S’attendait-il par ailleurs à ce que My Salinger Year soit comparé à ce point à The Devil Wears Prada ?

« Luc Déry [coproducteur du long métrage avec Kim McCraw] m’avait suggéré de le regarder, rappelle-t-il. Je l’ai fait. Mais au bout de 10 minutes, j’avais déjà la certitude que je n’étais pas en train de faire le même film. Cela dit, le vendeur international a commencé à faire le pitch en disant que c’était The Devil Wears Prada dans le milieu littéraire. J’ai écrit à tout le monde pour leur demander d’arrêter de dire ça, mais une fois que la machine est partie, je n’ai plus de contrôle.

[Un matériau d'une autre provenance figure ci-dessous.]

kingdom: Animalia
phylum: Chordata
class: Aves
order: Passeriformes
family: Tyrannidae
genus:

Cela dit, je ne comprends pas cette comparaison qui, à mes yeux, ne peut exister ni dans le fond ni dans la trajectoire du personnage qu’incarne Meryl Streep, très différente de celle de Margaret [Sigourney Weaver]. Après des années d’expérience, je sais que je n’ai aucun contrôle sur l’étiquetage d’un film, mais si on me le demande, je n’hésite pas à dire que je rejette cet étiquetage. »

En bref

La fascination de Johnny Depp pour W. Eugene Smith

De passage à Berlin pour accompagner la présentation de Minamata, sélectionné dans la catégorie Berlinale Special, Johnny Depp a déclaré en conférence de presse avoir développé une « étrange fascination » pour le célèbre photographe W. Eugene Smith, qu’il incarne dans ce film d’Andrew Levitas (Lullaby). « Ça s’est accentué en lisant sur sa vie, les épreuves qu’il a dû traverser et les sacrifices qu’il a dû faire pour capter ces photos », a-t-il dit. Le récit de Minamata, s’attarde particulièrement au combat qu’a mené Smith en 1971 contre une grande entreprise, responsable de l’intoxication au mercure de cette ville japonaise. Même en des temps où les problèmes semblent grands au point qu’ils paraissent insurmontables, l’acteur dit toujours croire en l’action individuelle, pas à pas. « Il ne faut pas sous-estimer le pouvoir du petit », a déclaré l’acteur en évoquant un texte classique chinois.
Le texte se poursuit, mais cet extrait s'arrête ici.